John le Carre is an inveterate writer, famed for his Cold War (1945-1991) espionage series of novels with spy George Smiley as the lead character. It is hard not to like these books – particularly The Spy who came in from the Cold (1963) and Tinker Tailor Soldier Spy (1974).
But
The Russia House (1989) is not a George Smiley novel. The protagonist, Barley
Blair is not a ‘Service’ man – he is an ordinary, likeable, small-time book
publisher in Moscow to attend the annual Book Fair. Blair, by his own admission
is a heavy drinker, and in an inebriated state while in Moscow he makes a
promise to a Soviet scientist Yakov Yefremovich Savelyev – also known as
Goethe.
At
another Book Fair, Yekaterina Borisovna Orlova – a woman called Katya – who
works for an English language publishing house in Moscow, is looking for Blair.
She has, wrapped in brown paper and tied with a knot, a manuscript for Blair – but,
Blair is not at the Fair. Katya hands the parcel to a salesman, Niki Landau,
who cannot find Blair, and opens the package to find three notebooks. These are
the works of the Soviet scientist Goethe.
Landau
hands the manuscript to a section of MI6, the British Intelligence – the
section called Russia House.
The
novel is about the training of Blair to become a British spy to make contact
with Goethe through Katya. British Intelligence is not the only country
interested in these notebooks – the American CIA agents are involved too. And
then Blair goes missing.
The
narrator is an agent from the MI6’s Russia House, Horatio Benedict dePalfry –
known as Harry Palfrey – who says he knows the full story, directly from Barley
Blair, and that “I have tried to tell it to you [readers] here, from his side
as well as ours.”
Whereas
le Carre’s George Smiley series are intellectual espionage, the Russia House is
intellectual literary suspense wrapped around ideologies. For example, in a
discussion between Barley and Katya about Russian novels they allude to the
Russian nihilist movement (originating in the 1860s) that promotes violence for
political change – and one that does not take anything for granted – mentioned in
Ivan Turgenev’s novel Fathers and Sons (1862).
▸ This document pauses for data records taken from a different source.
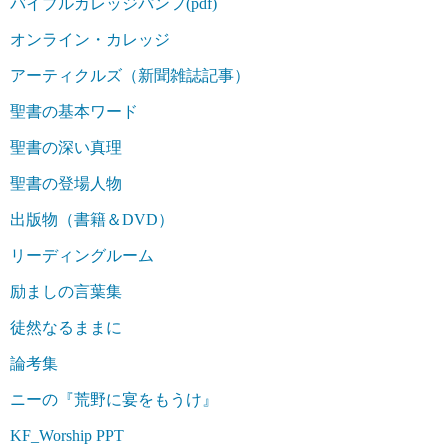
バイブルカレッジパンフ(pdf)
オンライン・カレッジ
アーティクルズ（新聞雑誌記事）
聖書の基本ワード
聖書の深い真理
聖書の登場人物
出版物（書籍＆DVD）
リーディングルーム
励ましの言葉集
徒然なるままに
論考集
ニーの『荒野に宴をもうけ』
KF_Worship PPT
Katya answers that she is a
humanist – taking an ethical stance - while she describes Goethe as an idealist
– where reality is fundamentally immaterial.
In
the novel we have an ‘idealist’ Soviet scientist – Goethe – whose manuscript
reveals his country’s nuclear capabilities and secrets. The relationship
between idealism and science is an interesting one especially in terms of
absolute values such as ethics, aesthetics, logic, and metaphysics. So the
reader gets an insight into the Russian ideologies of Katya and Goethe – and of
open and closed societies – but what of Blair and the narrator? Does it explain
Blair’s absence? And is the narrator impartial?
As
the narrator Palfrey writes, “the elusive truth” is unravelled “in a series of
distorted perceptions, which is generally the case in our secret overworld.”